And, you know, not because of a massive housing bubble that popped, dropping the bottom from under the Spanish banking system that systematically masked internal deficiencies and the depletion of capital reserves, coupled with rising labor costs that disincentivized domestic investment.
You mean the rising labor costs that happened after the crisis when European solidarity took the form of the core saying "Fuck you, not only will we not help, we are going to actively promote deflation?" Certainly a big part of why Spain hasn't recovered.
I was more talking about how the problem started in Spain though.
That was how the problem started in Spain; a huge demand in housing spurred by government (the national government, and very explicitly not the EU) pressure along the lines of ensuring a house (not just housing, mind you) for everyone, which the banks were more than eager to follow through on due to the potential profits for themselves. When the bubble burst in 2007 and 2008, construction in Spain dropped like a rock, and sales of houses dropped by a quarter nationwide. Government revenues based on this bubble also contracted, leaving many planned projects high and dry.
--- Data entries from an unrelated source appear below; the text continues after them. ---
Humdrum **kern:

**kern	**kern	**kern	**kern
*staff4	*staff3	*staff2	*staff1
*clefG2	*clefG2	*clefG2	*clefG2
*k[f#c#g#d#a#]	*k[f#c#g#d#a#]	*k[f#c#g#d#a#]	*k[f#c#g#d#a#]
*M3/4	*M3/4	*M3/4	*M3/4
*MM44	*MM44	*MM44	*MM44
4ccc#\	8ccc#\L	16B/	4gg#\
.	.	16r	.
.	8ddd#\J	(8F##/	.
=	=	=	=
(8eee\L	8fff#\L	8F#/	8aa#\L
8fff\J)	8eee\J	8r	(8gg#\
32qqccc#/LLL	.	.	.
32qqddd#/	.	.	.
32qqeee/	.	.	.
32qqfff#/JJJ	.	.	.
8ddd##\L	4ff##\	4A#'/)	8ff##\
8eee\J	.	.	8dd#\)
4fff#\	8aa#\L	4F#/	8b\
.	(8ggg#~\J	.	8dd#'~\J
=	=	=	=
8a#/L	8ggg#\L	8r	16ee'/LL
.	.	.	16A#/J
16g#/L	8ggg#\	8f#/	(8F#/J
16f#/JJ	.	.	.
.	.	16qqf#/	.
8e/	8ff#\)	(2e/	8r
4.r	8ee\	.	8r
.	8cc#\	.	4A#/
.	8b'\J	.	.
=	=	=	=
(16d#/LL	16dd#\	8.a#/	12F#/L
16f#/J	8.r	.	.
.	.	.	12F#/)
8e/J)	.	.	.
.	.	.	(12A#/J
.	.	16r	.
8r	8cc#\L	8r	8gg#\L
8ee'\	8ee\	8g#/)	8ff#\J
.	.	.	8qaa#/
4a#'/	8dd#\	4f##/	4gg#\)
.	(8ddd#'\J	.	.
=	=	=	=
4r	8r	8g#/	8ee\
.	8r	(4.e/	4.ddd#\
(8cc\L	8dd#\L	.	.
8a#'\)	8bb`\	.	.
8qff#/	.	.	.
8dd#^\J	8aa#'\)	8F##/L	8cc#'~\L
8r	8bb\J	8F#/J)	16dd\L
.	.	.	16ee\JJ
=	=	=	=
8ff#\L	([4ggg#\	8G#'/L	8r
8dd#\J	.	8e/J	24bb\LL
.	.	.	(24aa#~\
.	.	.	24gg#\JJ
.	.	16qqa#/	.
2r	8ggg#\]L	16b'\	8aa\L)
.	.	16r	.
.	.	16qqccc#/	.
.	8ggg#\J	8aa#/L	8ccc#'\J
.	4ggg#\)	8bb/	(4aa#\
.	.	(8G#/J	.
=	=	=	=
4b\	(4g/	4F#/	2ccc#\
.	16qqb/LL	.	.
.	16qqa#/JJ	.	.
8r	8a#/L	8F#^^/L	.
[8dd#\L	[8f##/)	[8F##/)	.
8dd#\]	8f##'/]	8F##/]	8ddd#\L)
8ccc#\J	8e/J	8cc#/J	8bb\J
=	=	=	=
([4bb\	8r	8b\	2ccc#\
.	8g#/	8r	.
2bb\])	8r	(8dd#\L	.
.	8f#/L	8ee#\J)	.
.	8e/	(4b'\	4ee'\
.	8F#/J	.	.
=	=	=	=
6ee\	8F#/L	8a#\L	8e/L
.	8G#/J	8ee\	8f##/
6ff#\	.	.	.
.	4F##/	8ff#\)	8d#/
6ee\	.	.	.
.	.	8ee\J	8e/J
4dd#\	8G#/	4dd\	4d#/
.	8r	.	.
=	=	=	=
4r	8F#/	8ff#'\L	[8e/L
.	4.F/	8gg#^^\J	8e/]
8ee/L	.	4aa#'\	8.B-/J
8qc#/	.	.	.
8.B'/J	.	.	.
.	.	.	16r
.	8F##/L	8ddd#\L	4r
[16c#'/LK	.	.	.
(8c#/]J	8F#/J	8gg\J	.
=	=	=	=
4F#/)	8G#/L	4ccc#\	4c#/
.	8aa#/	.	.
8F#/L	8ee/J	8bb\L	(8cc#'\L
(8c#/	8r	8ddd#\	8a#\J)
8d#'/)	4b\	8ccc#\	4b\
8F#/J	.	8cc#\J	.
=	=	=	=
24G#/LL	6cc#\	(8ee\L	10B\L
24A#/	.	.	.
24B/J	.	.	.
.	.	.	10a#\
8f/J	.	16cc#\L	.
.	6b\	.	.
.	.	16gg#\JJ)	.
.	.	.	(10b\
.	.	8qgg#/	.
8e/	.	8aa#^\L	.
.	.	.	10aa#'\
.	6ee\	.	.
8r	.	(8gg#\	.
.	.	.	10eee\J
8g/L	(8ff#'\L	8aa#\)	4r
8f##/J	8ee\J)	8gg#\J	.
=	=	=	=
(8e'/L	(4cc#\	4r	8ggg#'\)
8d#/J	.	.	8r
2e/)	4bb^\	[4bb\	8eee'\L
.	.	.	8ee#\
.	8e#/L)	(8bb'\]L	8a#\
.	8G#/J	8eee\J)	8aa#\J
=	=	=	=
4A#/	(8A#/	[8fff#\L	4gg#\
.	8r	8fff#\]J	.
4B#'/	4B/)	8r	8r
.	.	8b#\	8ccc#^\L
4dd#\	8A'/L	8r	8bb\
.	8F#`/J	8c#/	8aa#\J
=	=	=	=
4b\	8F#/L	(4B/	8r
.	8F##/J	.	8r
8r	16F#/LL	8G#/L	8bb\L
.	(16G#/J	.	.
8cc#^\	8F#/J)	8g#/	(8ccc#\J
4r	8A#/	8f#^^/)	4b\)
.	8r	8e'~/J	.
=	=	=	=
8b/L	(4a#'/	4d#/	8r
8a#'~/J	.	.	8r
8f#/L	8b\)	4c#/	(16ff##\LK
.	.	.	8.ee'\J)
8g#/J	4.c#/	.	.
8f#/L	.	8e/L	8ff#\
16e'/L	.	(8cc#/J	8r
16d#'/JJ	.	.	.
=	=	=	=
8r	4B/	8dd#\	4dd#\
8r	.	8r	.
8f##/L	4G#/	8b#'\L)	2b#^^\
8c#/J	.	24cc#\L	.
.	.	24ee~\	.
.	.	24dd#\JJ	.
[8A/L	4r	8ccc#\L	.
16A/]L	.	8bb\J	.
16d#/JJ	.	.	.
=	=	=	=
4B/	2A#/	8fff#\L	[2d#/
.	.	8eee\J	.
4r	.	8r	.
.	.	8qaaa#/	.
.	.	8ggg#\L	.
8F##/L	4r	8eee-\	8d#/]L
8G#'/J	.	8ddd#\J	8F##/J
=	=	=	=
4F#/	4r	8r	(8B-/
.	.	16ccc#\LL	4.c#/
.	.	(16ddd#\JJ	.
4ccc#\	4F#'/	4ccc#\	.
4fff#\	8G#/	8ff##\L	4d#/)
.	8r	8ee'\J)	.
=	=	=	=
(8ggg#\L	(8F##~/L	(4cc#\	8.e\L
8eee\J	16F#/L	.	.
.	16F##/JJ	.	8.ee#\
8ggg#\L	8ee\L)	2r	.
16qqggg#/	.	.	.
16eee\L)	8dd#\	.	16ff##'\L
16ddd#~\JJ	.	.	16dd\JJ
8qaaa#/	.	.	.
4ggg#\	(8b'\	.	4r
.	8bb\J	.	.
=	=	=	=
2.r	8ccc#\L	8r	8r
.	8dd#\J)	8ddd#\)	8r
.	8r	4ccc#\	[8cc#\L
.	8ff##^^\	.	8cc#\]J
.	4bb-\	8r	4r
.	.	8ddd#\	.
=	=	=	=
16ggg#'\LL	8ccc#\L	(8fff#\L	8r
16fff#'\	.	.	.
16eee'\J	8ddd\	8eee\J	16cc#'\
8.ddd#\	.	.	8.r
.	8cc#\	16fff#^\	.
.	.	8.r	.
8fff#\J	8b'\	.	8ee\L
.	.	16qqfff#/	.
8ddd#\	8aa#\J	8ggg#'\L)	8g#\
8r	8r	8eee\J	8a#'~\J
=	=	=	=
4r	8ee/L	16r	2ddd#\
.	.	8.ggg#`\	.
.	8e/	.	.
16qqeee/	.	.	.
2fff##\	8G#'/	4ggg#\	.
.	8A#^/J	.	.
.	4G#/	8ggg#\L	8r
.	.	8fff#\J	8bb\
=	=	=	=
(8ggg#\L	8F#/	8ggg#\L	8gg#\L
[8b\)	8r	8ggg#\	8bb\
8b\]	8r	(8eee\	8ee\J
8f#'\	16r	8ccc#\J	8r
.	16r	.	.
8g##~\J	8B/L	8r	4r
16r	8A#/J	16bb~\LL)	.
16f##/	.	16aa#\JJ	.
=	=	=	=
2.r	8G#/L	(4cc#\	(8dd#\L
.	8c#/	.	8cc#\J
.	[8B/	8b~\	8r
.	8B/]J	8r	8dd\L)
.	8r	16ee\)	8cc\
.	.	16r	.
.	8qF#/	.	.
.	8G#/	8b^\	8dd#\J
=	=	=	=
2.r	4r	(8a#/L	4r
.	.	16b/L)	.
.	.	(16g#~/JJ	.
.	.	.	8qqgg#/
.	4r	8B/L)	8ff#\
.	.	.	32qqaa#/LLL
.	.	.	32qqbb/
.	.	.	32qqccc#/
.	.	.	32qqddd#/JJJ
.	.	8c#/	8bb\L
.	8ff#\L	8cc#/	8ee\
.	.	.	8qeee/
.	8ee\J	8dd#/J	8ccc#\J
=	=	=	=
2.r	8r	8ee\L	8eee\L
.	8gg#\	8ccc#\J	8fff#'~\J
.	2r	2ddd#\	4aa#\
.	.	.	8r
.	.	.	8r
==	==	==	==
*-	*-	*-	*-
High labor costs predated the crisis, and while they weren't a major contributor to its start, they were definitely a contributor to the inflexibility of the economy and thus its difficult recovery. A lot of comparisons can actually be drawn to the US housing bubble, which was spurred onward for much the same reasons.
I don't even know which European-wide banks you're referring to that the EU offloaded on Spain, to be honest. Dealings between specifically-Spanish banks and the EU have been conducted directly mostly because the Spanish government doesn't want to assume their debts any more than they have to. Indeed, they still haven't assumed these debts directly as such via nationalization or any other means; most of such assumption has been indirect via the floating of loans from the government to the banks, which for a time (not sure if it still is) got caught in a perverse feedback loop where banks needed to use bailout money to buy Spanish government bonds which were floated to get bailout money for the banks. Again, these are also just to Spanish banks; as for European banks in general, I have no idea why the EU would even do something like put, say, a Polish bank's debts on Madrid's shoulders. I genuinely have no idea what you're referring to by your claim, and I'm curious if you have more information.